# Mixing Snails?



## Pandapop (Dec 29, 2009)

I have a small acrylic 6g planted tank (sold from Petco as the 'bookshelf aquarium'... even though it's much too small for a real bookshelf.) filled with tons of ramshorn snails, and a single purple-striped mystery snail.

I want to add more snails of different species, and gradually move up to a larger planted tank for them. One snail I know for sure NOT to add is the assassin snail, but what other species should I not mix into this group?

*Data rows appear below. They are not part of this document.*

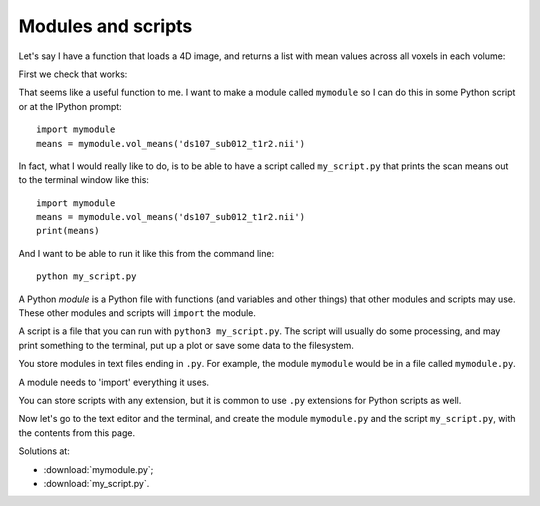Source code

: ###################
Modules and scripts
###################

.. nbplot::
    :include-source: false

    >>> # Compatibility with Python 
    >>> from __future__ import print_function
    >>> from __future__ import division  # 1/2 == 0.5, not 0

.. nbplot::

    >>> #: Usual imports
    >>> import numpy as np
    >>> import matplotlib.pyplot as plt
    >>> import nibabel as nib

Let's say I have a function that loads a 4D image, and returns a list with
mean values across all voxels in each volume:

.. nbplot::

    >>> def vol_means(image_fname):
    ...     img = nib.load(image_fname)
    ...     data = img.get_data()
    ...     means = []
    ...     for i in range(data.shape[-1]):
    ...         vol = data[..., i]
    ...         means.append(np.mean(vol))
    ...     return means

First we check that works:

.. nbplot::

    >>> my_means = vol_means('ds107_sub012_t1r2.nii')
    >>> plt.plot(my_means)
    [...]

That seems like a useful function to me. I want to make a module called
``mymodule`` so I can do this in some Python script or at the IPython prompt:

::

    import mymodule
    means = mymodule.vol_means('ds107_sub012_t1r2.nii')

In fact, what I would really like to do, is to be able to have a script called
``my_script.py`` that prints the scan means out to the terminal window like
this:

::

    import mymodule
    means = mymodule.vol_means('ds107_sub012_t1r2.nii')
    print(means)

And I want to be able to run it like this from the command line:

::

    python my_script.py

A Python *module* is a Python file with functions (and variables and other
things) that other modules and scripts may use. These other modules and
scripts will ``import`` the module.

A script is a file that you can run with ``python3 my_script.py``. The script
will usually do some processing, and may print something to the terminal, put
up a plot or save some data to the filesystem.

You store modules in text files ending in ``.py``. For example, the module
``mymodule`` would be in a file called ``mymodule.py``.

A module needs to 'import' everything it uses.

You can store scripts with any extension, but it is common to use ``.py``
extensions for Python scripts as well.

Now let's go to the text editor and the terminal, and create the module
``mymodule.py`` and the script ``my_script.py``, with the contents from this
page.

Solutions at:

* :download:`mymodule.py`;
* :download:`my_script.py`.
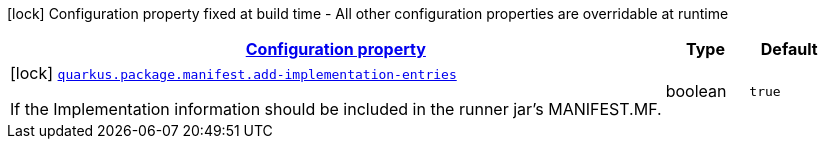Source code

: [.configuration-legend]
icon:lock[title=Fixed at build time] Configuration property fixed at build time - All other configuration properties are overridable at runtime
[.configuration-reference, cols="80,.^10,.^10"]
|===

h|[[quarkus-config-group-pkg-manifest-config_configuration]]link:#quarkus-config-group-pkg-manifest-config_configuration[Configuration property]

h|Type
h|Default

a|icon:lock[title=Fixed at build time] [[quarkus-config-group-pkg-manifest-config_quarkus.package.manifest.add-implementation-entries]]`link:#quarkus-config-group-pkg-manifest-config_quarkus.package.manifest.add-implementation-entries[quarkus.package.manifest.add-implementation-entries]`

[.description]
--
If the Implementation information should be included in the runner jar's MANIFEST.MF.
--|boolean 
|`true`

|===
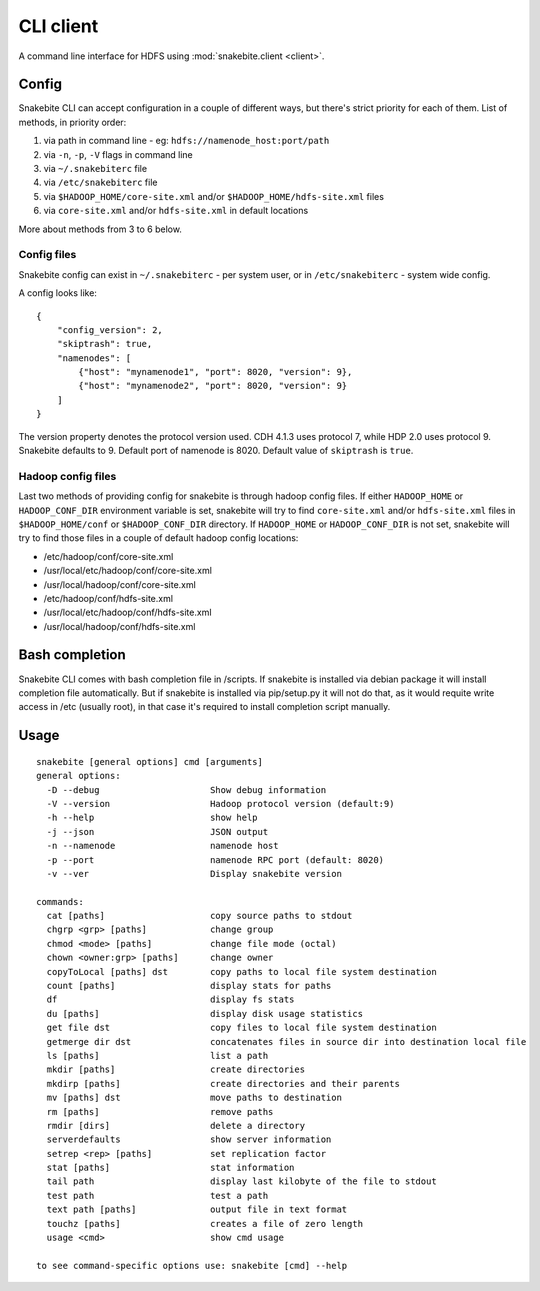 **********
CLI client
**********
A command line interface for HDFS using :mod:`snakebite.client <client>`.

Config
======

Snakebite CLI can accept configuration in a couple of different ways,
but there's strict priority for each of them.
List of methods, in priority order:

1. via path in command line - eg: ``hdfs://namenode_host:port/path``
2. via ``-n``, ``-p``, ``-V`` flags in command line
3. via ``~/.snakebiterc`` file
4. via ``/etc/snakebiterc`` file
5. via ``$HADOOP_HOME/core-site.xml`` and/or ``$HADOOP_HOME/hdfs-site.xml`` files
6. via ``core-site.xml`` and/or ``hdfs-site.xml`` in default locations

More about methods from 3 to 6 below.

Config files
^^^^^^^^^^^^

Snakebite config can exist in ``~/.snakebiterc`` - per system user, or in
``/etc/snakebiterc`` - system wide config.

A config looks like:

::

  {
      "config_version": 2,
      "skiptrash": true,
      "namenodes": [
          {"host": "mynamenode1", "port": 8020, "version": 9},
          {"host": "mynamenode2", "port": 8020, "version": 9}
      ]
  }


The version property denotes the protocol version used. CDH 4.1.3 uses protocol 7, while
HDP 2.0 uses protocol 9. Snakebite defaults to 9. Default port of namenode is 8020.
Default value of ``skiptrash`` is ``true``.

Hadoop config files
^^^^^^^^^^^^^^^^^^^

Last two methods of providing config for snakebite is through hadoop config files.
If either ``HADOOP_HOME`` or ``HADOOP_CONF_DIR`` environment variable is set, snakebite will try to find ``core-site.xml``
and/or ``hdfs-site.xml`` files in ``$HADOOP_HOME/conf`` or ``$HADOOP_CONF_DIR`` directory. If ``HADOOP_HOME`` or ``HADOOP_CONF_DIR`` is not set,
snakebite will try to find those files in a couple of default hadoop config locations:

* /etc/hadoop/conf/core-site.xml
* /usr/local/etc/hadoop/conf/core-site.xml
* /usr/local/hadoop/conf/core-site.xml
* /etc/hadoop/conf/hdfs-site.xml
* /usr/local/etc/hadoop/conf/hdfs-site.xml
* /usr/local/hadoop/conf/hdfs-site.xml

Bash completion
===============

Snakebite CLI comes with bash completion file in /scripts. If snakebite is installed
via debian package it will install completion file automatically. But if snakebite
is installed via pip/setup.py it will not do that, as it would requite write access
in /etc (usually root), in that case it's required to install completion script manually.

Usage
=====
::

    snakebite [general options] cmd [arguments]
    general options:
      -D --debug                     Show debug information
      -V --version                   Hadoop protocol version (default:9)
      -h --help                      show help
      -j --json                      JSON output
      -n --namenode                  namenode host
      -p --port                      namenode RPC port (default: 8020)
      -v --ver                       Display snakebite version

    commands:
      cat [paths]                    copy source paths to stdout
      chgrp <grp> [paths]            change group
      chmod <mode> [paths]           change file mode (octal)
      chown <owner:grp> [paths]      change owner
      copyToLocal [paths] dst        copy paths to local file system destination
      count [paths]                  display stats for paths
      df                             display fs stats
      du [paths]                     display disk usage statistics
      get file dst                   copy files to local file system destination
      getmerge dir dst               concatenates files in source dir into destination local file
      ls [paths]                     list a path
      mkdir [paths]                  create directories
      mkdirp [paths]                 create directories and their parents
      mv [paths] dst                 move paths to destination
      rm [paths]                     remove paths
      rmdir [dirs]                   delete a directory
      serverdefaults                 show server information
      setrep <rep> [paths]           set replication factor
      stat [paths]                   stat information
      tail path                      display last kilobyte of the file to stdout
      test path                      test a path
      text path [paths]              output file in text format
      touchz [paths]                 creates a file of zero length
      usage <cmd>                    show cmd usage

    to see command-specific options use: snakebite [cmd] --help
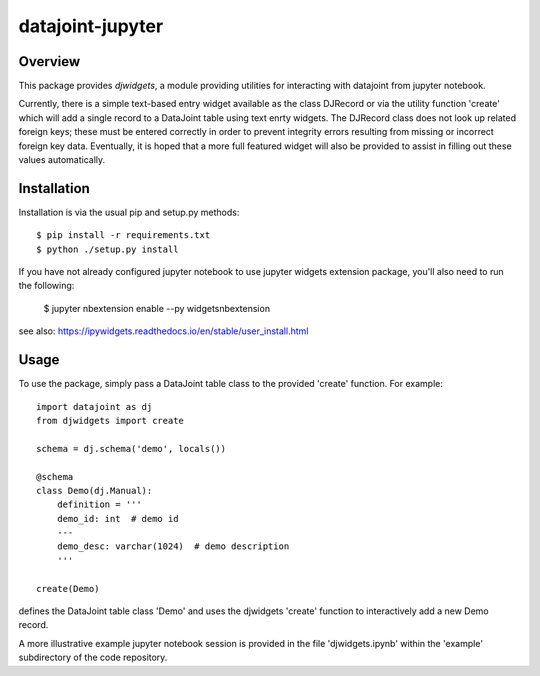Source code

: 
=================
datajoint-jupyter
=================

Overview
========

This package provides `djwidgets`, a module providing utilities for
interacting with datajoint from jupyter notebook.

Currently, there is a simple text-based entry widget available as
the class DJRecord or via the utility function 'create' which will
add a single record to a DataJoint table using text enrty widgets.
The DJRecord class does not look up related foreign keys; these
must be entered correctly in order to prevent integrity errors
resulting from missing or incorrect foreign key data. Eventually,
it is hoped that a more full featured widget will also be provided
to assist in filling out these values automatically.

Installation
============

Installation is via the usual pip and setup.py methods::

    $ pip install -r requirements.txt
    $ python ./setup.py install

If you have not already configured jupyter notebook to use jupyter widgets
extension package, you'll also need to run the following:

    $ jupyter nbextension enable --py widgetsnbextension 

see also: https://ipywidgets.readthedocs.io/en/stable/user_install.html

Usage
=====

To use the package, simply pass a DataJoint table class to the 
provided 'create' function. For example::

    import datajoint as dj
    from djwidgets import create

    schema = dj.schema('demo', locals())

    @schema
    class Demo(dj.Manual):
        definition = '''
        demo_id: int  # demo id
        ---
        demo_desc: varchar(1024)  # demo description
        '''

    create(Demo)

defines the DataJoint table class 'Demo' and uses the djwidgets 'create'
function to interactively add a new Demo record.

A more illustrative example jupyter notebook session is provided
in the file 'djwidgets.ipynb' within the 'example' subdirectory of
the code repository.

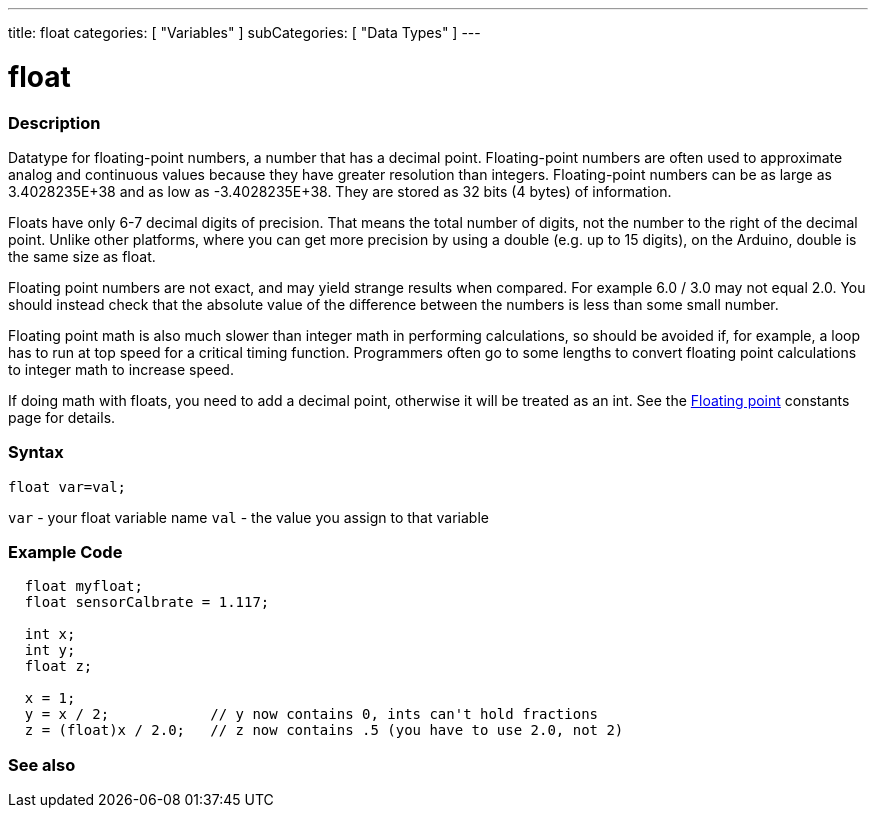 ---
title: float
categories: [ "Variables" ]
subCategories: [ "Data Types" ]
---

:source-highlighter: pygments
:pygments-style: arduino



= float


// OVERVIEW SECTION STARTS
[#overview]
--

[float]
=== Description
Datatype for floating-point numbers, a number that has a decimal point. Floating-point numbers are often used to approximate analog and continuous values because they have greater resolution than integers. Floating-point numbers can be as large as 3.4028235E+38 and as low as -3.4028235E+38. They are stored as 32 bits (4 bytes) of information.

Floats have only 6-7 decimal digits of precision. That means the total number of digits, not the number to the right of the decimal point. Unlike other platforms, where you can get more precision by using a double (e.g. up to 15 digits), on the Arduino, double is the same size as float.

Floating point numbers are not exact, and may yield strange results when compared. For example 6.0 / 3.0 may not equal 2.0. You should instead check that the absolute value of the difference between the numbers is less than some small number.

Floating point math is also much slower than integer math in performing calculations, so should be avoided if, for example, a loop has to run at top speed for a critical timing function. Programmers often go to some lengths to convert floating point calculations to integer math to increase speed.

If doing math with floats, you need to add a decimal point, otherwise it will be treated as an int. See the link:../../constants/floatingpointconstants[Floating point] constants page for details.
[%hardbreaks]

[float]
=== Syntax
`float var=val;`

`var` - your float variable name
`val` - the value you assign to that variable
[%hardbreaks]

--
// OVERVIEW SECTION ENDS




// HOW TO USE SECTION STARTS
[#howtouse]
--

[float]
=== Example Code
// Describe what the example code is all about and add relevant code   ►►►►► THIS SECTION IS MANDATORY ◄◄◄◄◄


[source,arduino]
----
  float myfloat;
  float sensorCalbrate = 1.117;

  int x;
  int y;
  float z;

  x = 1;
  y = x / 2;            // y now contains 0, ints can't hold fractions
  z = (float)x / 2.0;   // z now contains .5 (you have to use 2.0, not 2)
----


--
// HOW TO USE SECTION ENDS


// SEE ALSO SECTION STARTS
[#see_also]
--

[float]
=== See also

[role="language"]

--
// SEE ALSO SECTION ENDS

I'm not looking to breed weird mutt-snails, I just want more variety and color in there. I'm going to end up getting different colored mystery snails again, but do I have any other options?


----------



## Homer (Sep 6, 2010)

assassin snails will kill your ramshorns. any snail smaller then they are they will try to eat it. there is a reason they are called assassin


----------



## Schwartzy61 (Jan 25, 2010)

I have no idea which snails you could breed with. Right now I have some wicked spiral looking snails in my 10 gallon. I also have some assassin snails in there right now also to regulate the population. Just make sure that when you transfer the snails to a planted tank..that they do not lay eggs. It is a nightmare.


----------



## melliebelly (Oct 10, 2011)

Sure, you have your poso rabbit snails (which come in lots of different colors), nerite snails ( you do wanna be carefull though because they are brackish water), turtle snails, malaysian trumpet snail (but they breed like wildfire) Giant ramshorn snail (actually part of the apple snail family) and my favorite the don king snail. I'm sure theres more.


----------